Article 3.New Radar System Inspired by Dolphins to Detect Hidden Surveillance and Explosive Devices

Source:

• Inspired by the way dolphins hunt using bubble nets, scientists at the University of Southampton, in collaboration with University College London and Cobham Technical Services, have developed a new kind of radar that can detect hidden surveillance equipment and explosives.

• The twin inverted pulse radar (TWIPR) is able to distinguish true 'targets', such as certain types of electronic circuits that may be used in explosive or espionage devices, from 'clutter' (other metallic items like pipes, drinks cans, nails for example) that may be mistaken for a genuine target by traditional radar and metal detectors.

• The new system has been developed by a team led by Professor Tim Leighton from the University's Institute of Sound and Vibration Research and is based on his unique sonar concept called twin inverted pulse sonar (TWIPS). TWIPS exploits the natural abilities of dolphins to process their sonar signals to distinguish between targets and clutter in bubbly water. Some dolphins have been observed to blow 'bubble nets' around schools of fish, which force the fish to cluster together, and their sonar would not work if they could not distinguish the fish from the bubbles.

• The technique uses a signal consisting of two pulses in quick succession, one identical to the other, but phase inverted. Professor Leighton, along with Professor Paul White and students Dan Finfer and Gim Hwa Chua, showed that TWIPS could enhance linear scatter from the target, while simultaneously suppressing nonlinear scattering from oceanic bubbles.

• Professor Leighton's team proposed that the TWIPS method could be applied to electromagnetic waves and that the same technique would work with radar. They teamed up with Professor Hugh Griffiths and Dr Kenneth Tong of University College London and Dr David Daniels of Cobham Technical Services to test the proposal, by applying TWIPR radar pulses to a 'target' (a dipole antenna with a diode across its feedpoint -- typical of circuitry in devices associated with covert communications, espionage or explosives) to distinguish it from 'clutter' (represented by an aluminium plate and a rusty bench clamp). In the test, the tiny target showed up 100,000 times more powerfully than the clutter signal from an aluminium plate measuring 34 cm by 40 cm.

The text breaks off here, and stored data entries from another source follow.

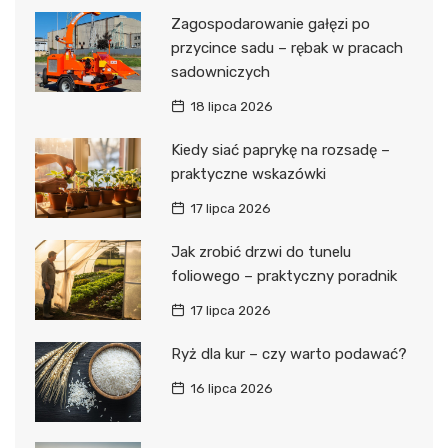
Zagospodarowanie gałęzi po
przycince sadu – rębak w pracach
sadowniczych
18 lipca 2026
Kiedy siać paprykę na rozsadę –
praktyczne wskazówki
17 lipca 2026
Jak zrobić drzwi do tunelu
foliowego – praktyczny poradnik
17 lipca 2026
Ryż dla kur – czy warto podawać?
16 lipca 2026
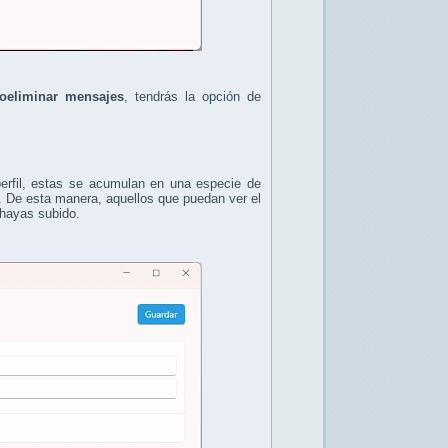
oeliminar mensajes
, tendrás la opción de
erfil, estas se acumulan en una especie de
. De esta manera, aquellos que puedan ver el
 hayas subido.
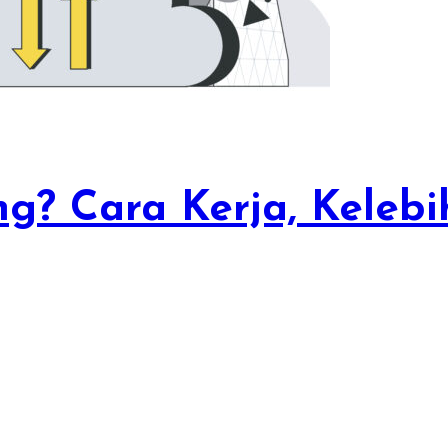
ng? Cara Kerja, Kelebi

• The study, 'Radar clutter suppression and target discrimination using twin inverted pulses' is published in the journal Proceedings of the Royal Society A.

• Professor Leighton says: "As with TWIPS, the TWIPR method distinguishes linear scatterers from nonlinear ones. However, in scenarios for which TWIPS was designed, the clutter scatters nonlinearly and the target linearly -- while in situations using TWIPR, these properties are reversed.

• "For instance, certain electronic components can scatter radar signals nonlinearly if driven by a sufficiently strong radar signal, in contrast to naturally occurring objects which tend to scatter linearly."

• Given that the diode target measured 6 cm in length, weighed 2.8 g, costs less than one Euro and requires no batteries, it allows the manufacture of small, lightweight and inexpensive location and identification tags for animals, infrastructure (pipelines, conduits for example) and for humans entering hazardous areas, particularly where they might be underground or buried.. These tags can easily be tuned to scatter-specific resonances to provide a unique identifier to a TWIPR pulse, what Professor Leighton calls 'the TWIPR fingerprint'.

• Buried catastrophe victims not carrying such tags might still be located by TWIPR, as it can carry the bandwidth to search for mobile phone resonances, offering the possibility of locating victims from their mobile phones, even when the phones are turned off or the batteries have no charge remaining..

• Professor Leighton adds: "In addition to the applications discussed above, such technology could be extended to other radiations, such as magnetic resonance imaging (MRI) and light detection and ranging (LIDAR), which, for example, scatters nonlinearly from combustion products, offering the possibility of early fire detection systems."